## EXTRACTED MATERIAL
- - -

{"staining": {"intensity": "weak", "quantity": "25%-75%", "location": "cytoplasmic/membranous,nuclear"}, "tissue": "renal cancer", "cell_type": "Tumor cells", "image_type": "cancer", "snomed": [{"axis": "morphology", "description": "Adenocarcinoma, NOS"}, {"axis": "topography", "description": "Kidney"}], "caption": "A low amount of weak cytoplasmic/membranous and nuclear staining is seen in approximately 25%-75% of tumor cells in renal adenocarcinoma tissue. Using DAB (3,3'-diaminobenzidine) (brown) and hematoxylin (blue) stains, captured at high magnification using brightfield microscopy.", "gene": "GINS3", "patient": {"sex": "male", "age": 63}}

- - -

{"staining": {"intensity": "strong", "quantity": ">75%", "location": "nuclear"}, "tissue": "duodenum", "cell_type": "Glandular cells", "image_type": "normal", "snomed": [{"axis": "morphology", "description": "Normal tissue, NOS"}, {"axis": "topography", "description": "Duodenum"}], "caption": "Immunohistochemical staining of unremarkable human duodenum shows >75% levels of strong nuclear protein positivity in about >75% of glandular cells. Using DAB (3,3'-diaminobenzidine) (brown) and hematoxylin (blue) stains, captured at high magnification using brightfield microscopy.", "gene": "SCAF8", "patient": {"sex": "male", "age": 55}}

- - -

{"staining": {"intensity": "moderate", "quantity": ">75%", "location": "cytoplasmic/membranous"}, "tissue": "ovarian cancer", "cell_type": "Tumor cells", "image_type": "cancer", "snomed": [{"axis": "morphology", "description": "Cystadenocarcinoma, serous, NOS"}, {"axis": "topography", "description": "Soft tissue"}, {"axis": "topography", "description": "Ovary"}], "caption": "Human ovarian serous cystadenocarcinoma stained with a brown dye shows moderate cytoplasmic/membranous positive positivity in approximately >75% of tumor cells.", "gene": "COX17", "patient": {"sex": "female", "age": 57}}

- - -

## WHAT THE TASK REQUIRES
For this listing, copy out every line that includes the word "membranous".

## RESULT FOR THIS EXERCISE
{"staining": {"intensity": "weak", "quantity": "25%-75%", "location": "cytoplasmic/membranous,nuclear"}, "tissue": "renal cancer", "cell_type": "Tumor cells", "image_type": "cancer", "snomed": [{"axis": "morphology", "description": "Adenocarcinoma, NOS"}, {"axis": "topography", "description": "Kidney"}], "caption": "A low amount of weak cytoplasmic/membranous and nuclear staining is seen in approximately 25%-75% of tumor cells in renal adenocarcinoma tissue. Using DAB (3,3'-diaminobenzidine) (brown) and hematoxylin (blue) stains, captured at high magnification using brightfield microscopy.", "gene": "GINS3", "patient": {"sex": "male", "age": 63}}
{"staining": {"intensity": "moderate", "quantity": ">75%", "location": "cytoplasmic/membranous"}, "tissue": "ovarian cancer", "cell_type": "Tumor cells", "image_type": "cancer", "snomed": [{"axis": "morphology", "description": "Cystadenocarcinoma, serous, NOS"}, {"axis": "topography", "description": "Soft tissue"}, {"axis": "topography", "description": "Ovary"}], "caption": "Human ovarian serous cystadenocarcinoma stained with a brown dye shows moderate cytoplasmic/membranous positive positivity in approximately >75% of tumor cells.", "gene": "COX17", "patient": {"sex": "female", "age": 57}}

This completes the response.